UCSF Assistant Professor in Residence Jean Nakamura will use a $330,00 grant in a study aimed at therapy-associated malignancies among childhood cancer survivors, looking at who is at risk for developing those malignancies, why they develop, and how to prevent them.
Assistant Adjunct Professor Theodore Nicolaides will use a $100,000 award to investigate new combinations of treatments for a specific gene-based subset of pediatric brain tumors.
"A major goal of our research is to analyze the genetic changes that lead to therapy-induced cancers, so that we can find ways to prevent them. To do this, we are using sophisticated genetic analyses to find the most important gene mutations that occur in therapy-induced cancers and then studying how these mutations work to produce a second cancer," Nakamura said in a statement.
"This type of analysis hasn't been performed before, and we are excited about the possibility of making major progress in an area that hasn't seen the kind of advances that keep childhood cancers survivors healthy," Nakamura continued.
Nicolaides said that childhood brain tumors are currently not all curable but explained that recent research has found mutations in the BRAF gene in "a substantial subset" of these tumors, and he noted that oral drugs targeting this gene "have shown remarkable efficacy in melanoma tumors with similar BRAF mutations."

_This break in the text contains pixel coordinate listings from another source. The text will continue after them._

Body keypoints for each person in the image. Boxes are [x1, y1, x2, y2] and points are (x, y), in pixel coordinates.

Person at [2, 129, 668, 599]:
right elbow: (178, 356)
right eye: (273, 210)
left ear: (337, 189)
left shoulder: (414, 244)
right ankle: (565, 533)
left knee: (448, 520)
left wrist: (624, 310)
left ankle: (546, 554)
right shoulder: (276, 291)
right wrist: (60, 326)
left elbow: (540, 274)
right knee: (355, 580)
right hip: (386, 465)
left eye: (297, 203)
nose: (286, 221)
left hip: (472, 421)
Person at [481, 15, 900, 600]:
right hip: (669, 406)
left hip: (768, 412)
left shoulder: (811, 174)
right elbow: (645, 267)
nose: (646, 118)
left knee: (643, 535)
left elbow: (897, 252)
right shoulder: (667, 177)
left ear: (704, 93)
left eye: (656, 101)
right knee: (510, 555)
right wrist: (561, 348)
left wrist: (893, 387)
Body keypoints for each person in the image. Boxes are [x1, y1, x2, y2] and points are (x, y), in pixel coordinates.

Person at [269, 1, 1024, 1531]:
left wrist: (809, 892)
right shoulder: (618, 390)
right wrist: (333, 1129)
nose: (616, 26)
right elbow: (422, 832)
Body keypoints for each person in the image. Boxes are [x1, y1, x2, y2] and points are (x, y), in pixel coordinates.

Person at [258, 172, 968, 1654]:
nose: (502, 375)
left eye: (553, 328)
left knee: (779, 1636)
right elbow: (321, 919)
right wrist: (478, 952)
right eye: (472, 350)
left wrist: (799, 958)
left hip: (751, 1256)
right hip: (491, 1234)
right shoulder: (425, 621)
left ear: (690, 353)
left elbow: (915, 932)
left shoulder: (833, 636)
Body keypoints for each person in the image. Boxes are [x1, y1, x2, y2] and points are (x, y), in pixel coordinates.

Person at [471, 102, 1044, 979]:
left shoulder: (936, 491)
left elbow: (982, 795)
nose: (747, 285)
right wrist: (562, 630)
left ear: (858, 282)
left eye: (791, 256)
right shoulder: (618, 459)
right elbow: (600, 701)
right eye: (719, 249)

"We have previously shown that these BRAF inhibitors may also target pediatric brain tumors but that combination treatment with multiple inhibitors may be required for maximal effectiveness," he said.
This grant will fund efforts "to help us optimize these combinations experimentally, before bringing these to children as part of a clinical trial."
The St. Baldrick's Foundation has awarded a total of $23 million in the recent 2012 summer grant cycle to research projects into childhood cancer that it deems promising.